What the exercise asks:
Repeat the rows below verbatim, starting with the first row and ending with the line that contains "Черной страницей в", both ends included.

The input:
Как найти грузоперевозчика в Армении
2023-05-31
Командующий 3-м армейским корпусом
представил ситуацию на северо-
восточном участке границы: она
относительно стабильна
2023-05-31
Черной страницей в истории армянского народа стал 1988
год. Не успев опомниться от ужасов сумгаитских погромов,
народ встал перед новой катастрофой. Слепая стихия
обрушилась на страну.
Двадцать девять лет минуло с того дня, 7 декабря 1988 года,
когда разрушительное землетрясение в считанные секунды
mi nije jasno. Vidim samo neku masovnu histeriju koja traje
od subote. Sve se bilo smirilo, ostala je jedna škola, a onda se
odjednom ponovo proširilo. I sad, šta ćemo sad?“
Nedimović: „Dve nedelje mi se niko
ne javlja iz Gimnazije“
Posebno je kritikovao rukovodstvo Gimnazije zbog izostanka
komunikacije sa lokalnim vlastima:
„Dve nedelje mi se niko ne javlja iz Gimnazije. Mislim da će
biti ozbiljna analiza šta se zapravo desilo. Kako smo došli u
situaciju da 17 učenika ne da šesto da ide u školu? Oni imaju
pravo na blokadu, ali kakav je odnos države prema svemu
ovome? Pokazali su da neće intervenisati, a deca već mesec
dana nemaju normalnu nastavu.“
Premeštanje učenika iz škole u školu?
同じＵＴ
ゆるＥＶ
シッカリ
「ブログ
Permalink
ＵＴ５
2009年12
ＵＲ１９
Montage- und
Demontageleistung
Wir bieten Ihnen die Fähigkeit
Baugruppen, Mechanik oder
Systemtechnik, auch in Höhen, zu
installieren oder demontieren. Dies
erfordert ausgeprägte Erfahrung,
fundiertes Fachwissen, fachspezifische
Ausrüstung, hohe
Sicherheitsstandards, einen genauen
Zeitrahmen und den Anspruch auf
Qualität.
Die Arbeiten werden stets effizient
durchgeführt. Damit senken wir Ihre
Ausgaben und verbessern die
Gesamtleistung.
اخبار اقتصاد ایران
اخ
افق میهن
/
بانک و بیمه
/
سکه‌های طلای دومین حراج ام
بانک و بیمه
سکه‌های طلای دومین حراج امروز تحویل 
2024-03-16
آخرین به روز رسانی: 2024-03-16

Completed task:
Как найти грузоперевозчика в Армении
2023-05-31
Командующий 3-м армейским корпусом
представил ситуацию на северо-
восточном участке границы: она
относительно стабильна
2023-05-31
Черной страницей в истории армянского народа стал 1988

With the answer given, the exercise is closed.